- [WORK INSTRUCTIONS]: All of the data should be output character for character, except the pictures.

BEGIN PROVIDED MATERIAL

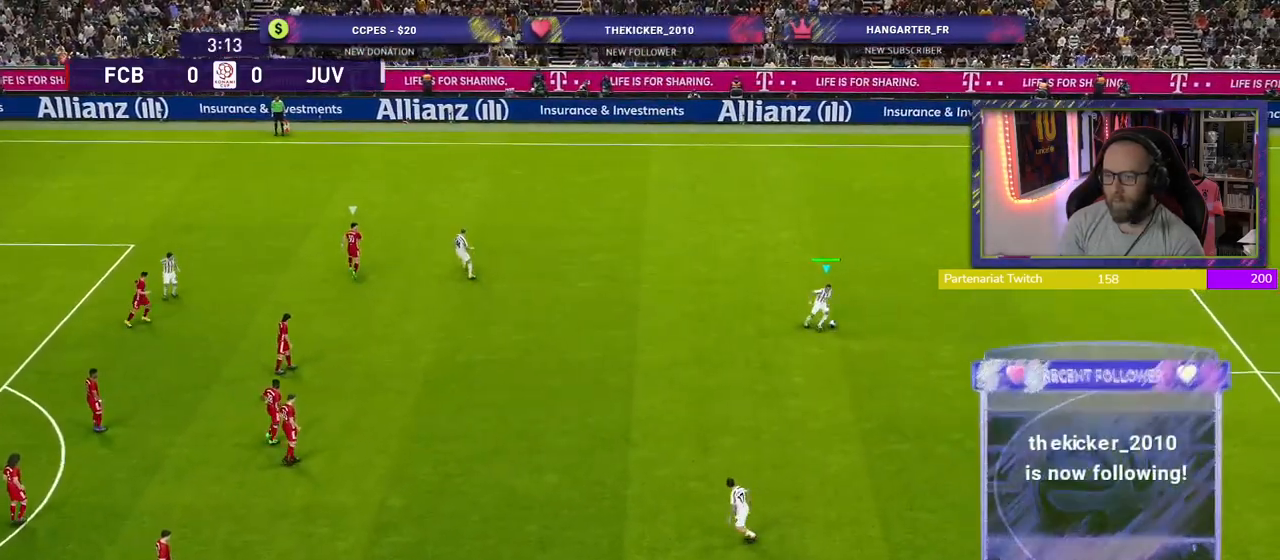
{"buttons": [], "left_stick": "right", "right_stick": "center", "events": [[20, "CIRCLE", "down"], [340, "CIRCLE", "up"]]}
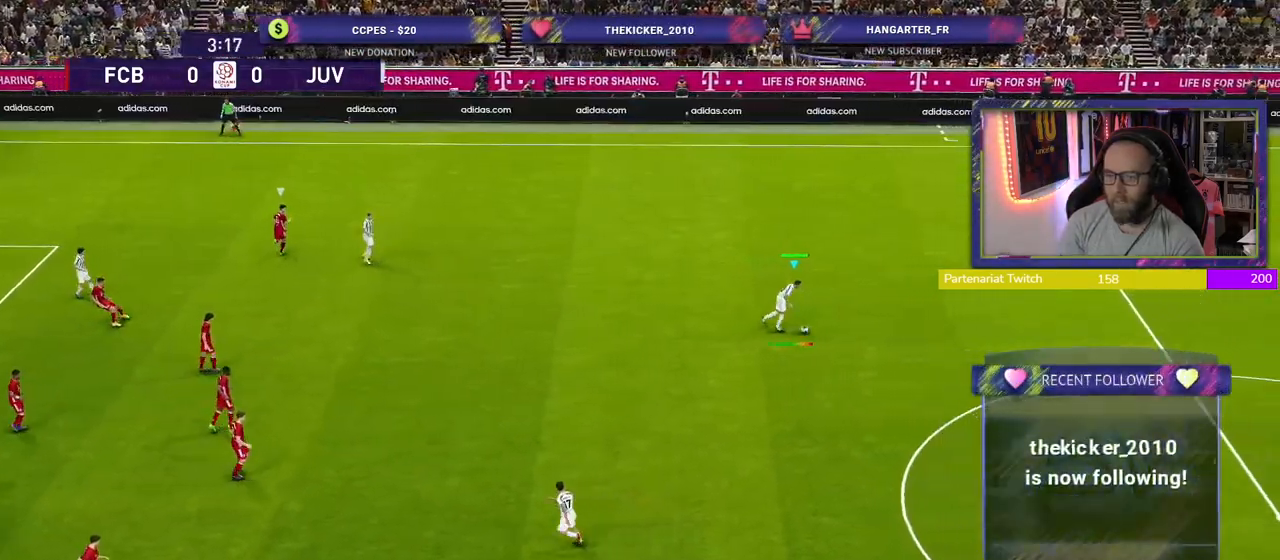
{"buttons": [], "left_stick": "center", "right_stick": "center", "events": [[320, "left_stick", "center"]]}
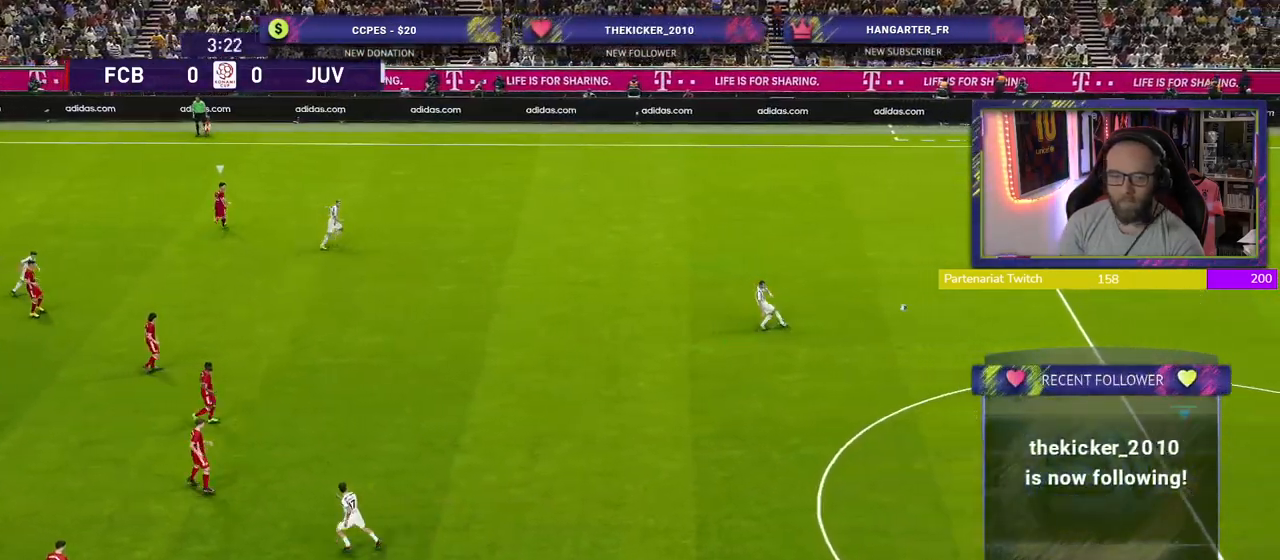
{"buttons": [], "left_stick": "center", "right_stick": "center", "events": []}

END PROVIDED MATERIAL

- [RESULT FOR THIS EXERCISE]:
{"buttons": [], "left_stick": "right", "right_stick": "center", "events": [[20, "CIRCLE", "down"], [340, "CIRCLE", "up"]]}
{"buttons": [], "left_stick": "center", "right_stick": "center", "events": [[320, "left_stick", "center"]]}
{"buttons": [], "left_stick": "center", "right_stick": "center", "events": []}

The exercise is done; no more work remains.